--- BEGIN ARTICLE ---

Graph Attention Network

Overview

Within the context of text-based games, many agents fail to generalise and capture necessary meaning and relationships between objects found in the environment. A model failing to develop some contextual awareness of the world can be detrimental to performance. Current works indicate knowledge graphs (KGs) help express supplementary information about the world to facilitate decision-making whilst adhering to partial observability.

To this end, this study explores the use of Graph Attention Networks (GATs) in providing an RL agent with some contextual understanding about the environment with which it inhabits. Literature shows that GATs can aid aspects of performance such as steps required to complete a task and training convergence. Therefore, by embedding specific details about an environment into a knowledge graph and allowing an agent to use it to inform decision-making, this study explores the effects of Graph Attention Networks on agents’ accuracy on the QAit task.

Research Objectives

Do Graph Attention Networks increase an RL agent's question-answering capabilities?
Can Graph Attention Networks speed up the training convergence of an agent in an IQA system?

The QAit Task

Please read about the QAit task before continuing in order to understand the experiment settings, results and their metrics and overall context to the study.

--- END ARTICLE ---

WRITTEN PROBLEM 1
In the page on graph attention networks, what does the study explore the effects of Graph Attention Networks on?
WRITTEN PROBLEM 2
Rewrite the passage of the page on graph attention networks that opens with "Can Graph Attention" and closes with "to the study.", using "experimental setup" in place of "experiment settings".

--- BEGIN MATERIAL ---

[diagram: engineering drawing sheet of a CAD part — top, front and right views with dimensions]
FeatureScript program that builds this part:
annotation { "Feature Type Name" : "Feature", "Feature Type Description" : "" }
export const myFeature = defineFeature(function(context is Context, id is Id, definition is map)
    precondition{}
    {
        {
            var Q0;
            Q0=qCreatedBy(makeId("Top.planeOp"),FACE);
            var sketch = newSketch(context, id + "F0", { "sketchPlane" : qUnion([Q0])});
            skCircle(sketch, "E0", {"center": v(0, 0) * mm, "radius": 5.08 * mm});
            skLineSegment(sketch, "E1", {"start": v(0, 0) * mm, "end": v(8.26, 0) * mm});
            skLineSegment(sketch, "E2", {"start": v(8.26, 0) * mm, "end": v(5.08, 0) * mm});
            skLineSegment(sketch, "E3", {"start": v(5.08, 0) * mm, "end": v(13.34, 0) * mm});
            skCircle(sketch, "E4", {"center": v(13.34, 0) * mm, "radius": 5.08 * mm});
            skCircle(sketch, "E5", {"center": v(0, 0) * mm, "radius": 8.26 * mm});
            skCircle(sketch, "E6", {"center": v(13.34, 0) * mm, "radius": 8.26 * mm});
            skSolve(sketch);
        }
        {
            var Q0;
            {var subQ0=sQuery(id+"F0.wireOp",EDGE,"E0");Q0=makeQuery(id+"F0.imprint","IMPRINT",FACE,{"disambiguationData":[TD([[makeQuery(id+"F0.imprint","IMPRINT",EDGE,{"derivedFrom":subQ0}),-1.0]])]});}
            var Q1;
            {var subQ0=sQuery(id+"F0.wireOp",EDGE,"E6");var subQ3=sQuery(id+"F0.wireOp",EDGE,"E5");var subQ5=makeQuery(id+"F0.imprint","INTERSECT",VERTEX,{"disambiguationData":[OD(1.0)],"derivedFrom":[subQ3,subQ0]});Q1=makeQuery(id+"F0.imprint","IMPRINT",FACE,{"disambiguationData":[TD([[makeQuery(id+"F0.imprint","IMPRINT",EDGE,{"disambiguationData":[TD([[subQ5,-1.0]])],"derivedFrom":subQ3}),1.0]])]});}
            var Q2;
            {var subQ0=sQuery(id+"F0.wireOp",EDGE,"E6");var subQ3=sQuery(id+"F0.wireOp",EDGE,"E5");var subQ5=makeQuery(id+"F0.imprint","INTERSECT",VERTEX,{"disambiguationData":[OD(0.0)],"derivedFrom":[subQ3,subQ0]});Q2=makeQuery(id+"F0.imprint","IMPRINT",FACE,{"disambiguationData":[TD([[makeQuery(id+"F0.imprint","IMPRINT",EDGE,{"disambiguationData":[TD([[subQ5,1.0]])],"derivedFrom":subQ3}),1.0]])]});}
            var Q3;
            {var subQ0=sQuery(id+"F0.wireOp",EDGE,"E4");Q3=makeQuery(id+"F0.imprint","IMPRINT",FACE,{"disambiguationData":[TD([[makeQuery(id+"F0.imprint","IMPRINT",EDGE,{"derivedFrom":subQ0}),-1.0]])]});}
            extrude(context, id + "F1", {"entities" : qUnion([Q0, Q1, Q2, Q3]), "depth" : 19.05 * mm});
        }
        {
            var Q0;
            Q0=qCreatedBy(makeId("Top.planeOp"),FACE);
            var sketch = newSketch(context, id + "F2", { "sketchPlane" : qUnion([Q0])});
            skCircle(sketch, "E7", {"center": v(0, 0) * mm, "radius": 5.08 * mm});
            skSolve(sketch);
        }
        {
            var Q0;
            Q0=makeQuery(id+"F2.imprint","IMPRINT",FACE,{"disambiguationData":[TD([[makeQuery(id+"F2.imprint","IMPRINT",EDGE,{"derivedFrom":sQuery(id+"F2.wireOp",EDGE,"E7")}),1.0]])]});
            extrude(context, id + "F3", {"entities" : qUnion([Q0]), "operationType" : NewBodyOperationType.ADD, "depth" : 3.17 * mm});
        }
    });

--- END MATERIAL ---

RESULT 1
Agents' accuracy on the QAit task.

RESULT 2
Can Graph Attention Networks speed up the training convergence of an agent in an IQA system?

The QAit Task

Please read about the QAit task before continuing in order to understand the experimental setup, results and their metrics and overall context to the study.